Jim Cagle, who owns multiple Subway locations on the Western Slope, also plans to open a restaurant on North Avenue. In January, he purchased a building between Seventh and Eighth Streets that had been vacant for about two years.
“The timing was right,” Cagle said. “I was happy we got the building.”
Cagle has been doing extensive remodeling to turn the former auto specialty retail building into a Subway store.
“Right now is the time to do commercial deals,” Cagle said. “The opportunities go away.”
Ryan Lorimer wasn’t about to let the opportunity to be in a space he had eyed for years slip away. Lorimer is getting ready to open a new Grand Valley Auto dealership at 2584 Highway 6 & 50 on June 1. He had tried two separate times to lease the building but missed both opportunities.
“We are leasing the building to start, but we have plans to purchase it in the future,” said Ryan Lorimer, owner of Grand Valley Auto. “We had been looking for a long time.”
Grand Valley Auto wanted a location that had room for used car inventory, as well as business and administrative offices and service bays.
“We’re one of the few used used car dealers that offer service,” Lorimer said. Grand Valley Auto has two other locations which it plans to keep open, increasing the total number of used cars to about 250 between the three locations.

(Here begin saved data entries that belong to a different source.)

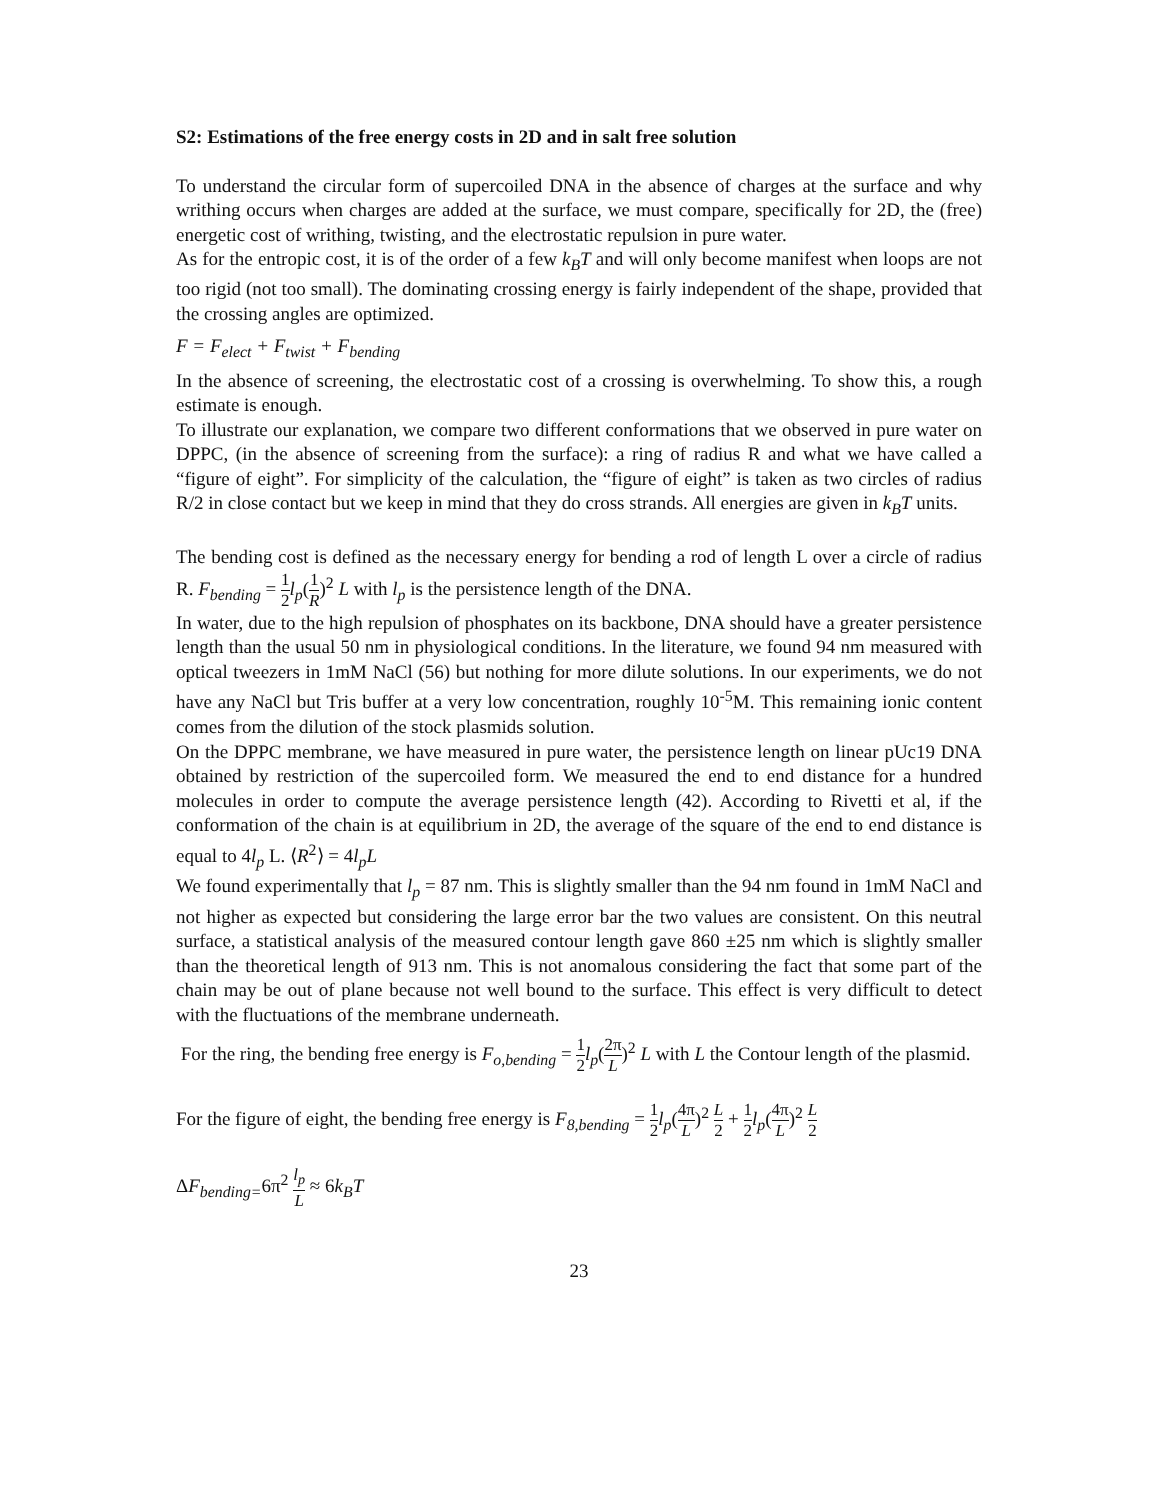S2: Estimations of the free energy costs in 2D and in salt free solution
To understand the circular form of supercoiled DNA in the absence of charges at the surface and why writhing occurs when charges are added at the surface, we must compare, specifically for 2D, the (free) energetic cost of writhing, twisting, and the electrostatic repulsion in pure water.
As for the entropic cost, it is of the order of a few k<sub>B</sub>T and will only become manifest when loops are not too rigid (not too small). The dominating crossing energy is fairly independent of the shape, provided that the crossing angles are optimized.
F = F<sub>elect</sub> + F<sub>twist</sub> + F<sub>bending</sub>
In the absence of screening, the electrostatic cost of a crossing is overwhelming. To show this, a rough estimate is enough.
To illustrate our explanation, we compare two different conformations that we observed in pure water on DPPC, (in the absence of screening from the surface): a ring of radius R and what we have called a “figure of eight”. For simplicity of the calculation, the “figure of eight” is taken as two circles of radius R/2 in close contact but we keep in mind that they do cross strands. All energies are given in k<sub>B</sub>T units.
The bending cost is defined as the necessary energy for bending a rod of length L over a circle of radius R. F<sub>bending</sub> = 1 2 l<sub>p</sub>(1 R)<sup>2</sup> L with l<sub>p</sub> is the persistence length of the DNA.
In water, due to the high repulsion of phosphates on its backbone, DNA should have a greater persistence length than the usual 50 nm in physiological conditions. In the literature, we found 94 nm measured with optical tweezers in 1mM NaCl (56) but nothing for more dilute solutions. In our experiments, we do not have any NaCl but Tris buffer at a very low concentration, roughly 10<sup>-5</sup>M. This remaining ionic content comes from the dilution of the stock plasmids solution.
On the DPPC membrane, we have measured in pure water, the persistence length on linear pUc19 DNA obtained by restriction of the supercoiled form. We measured the end to end distance for a hundred molecules in order to compute the average persistence length (42). According to Rivetti et al, if the conformation of the chain is at equilibrium in 2D, the average of the square of the end to end distance is equal to 4l<sub>p</sub> L. ⟨R<sup>2</sup>⟩ = 4l<sub>p</sub>L
We found experimentally that l<sub>p</sub> = 87 nm. This is slightly smaller than the 94 nm found in 1mM NaCl and not higher as expected but considering the large error bar the two values are consistent. On this neutral surface, a statistical analysis of the measured contour length gave 860 ±25 nm which is slightly smaller than the theoretical length of 913 nm. This is not anomalous considering the fact that some part of the chain may be out of plane because not well bound to the surface. This effect is very difficult to detect with the fluctuations of the membrane underneath.
For the ring, the bending free energy is F<sub>o,bending</sub> = 1 2 l<sub>p</sub>(2π L)<sup>2</sup> L with L the Contour length of the plasmid.
For the figure of eight, the bending free energy is F<sub>8,bending</sub> = 1 2 l<sub>p</sub>(4π L)<sup>2</sup> L 2 + 1 2 l<sub>p</sub>(4π L)<sup>2</sup> L 2
ΔF<sub>bending=</sub>6π<sup>2</sup> l<sub>p</sub> L ≈ 6k<sub>B</sub>T
23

Location is one of the biggest reasons Peggy Barron decided to build a facility for her new business venture, The Wag Resort. Currently under construction on Indian Road off Riverside Parkway, the Wag Resort will offer a unique boarding facility for dogs.
“We have different areas for different size and temperament dogs,” Barron explained. “One of the things that we find is that dogs enjoy being social and they enjoy exercise.”
The Wag Resort will provide yards for exercise and social activity as well as private suites for dogs that don’t play well with others.
“We tried to find an existing building, but between the zoning and the amount of construction necessary for remodeling, it was easier to build,” Barron said.
With the absorption of many existing commercial spaces happening across the valley, a group of investment partners are planning a commercial development at 2572 Patterson Road. The partners own nine houses along Patterson, and are in talks with casual dining companies in Denver to gauge interest in westward expansion.
“We’re having neighborhood meetings,” said Dale Beede, commercial broker with Coldwell Banker Prime Properties and a minor partner in the development. “Hopefully, we’ll break ground this fall.”
The property backs up to Dewey Street in the rear and will have access from both Dewey Street and Patterson, with retail services in front and professional buildings in the back.
Other retail areas around town are filling, new business ventures are leasing units in vacant office buildings like Academy Mortgage in the Sherwood Professional Building on First Street, and investors are realizing that now is the time to pick up commercial space.
It may not be the full recovery that many wanted, but it’s more than enough to show light at the end of the tunnel.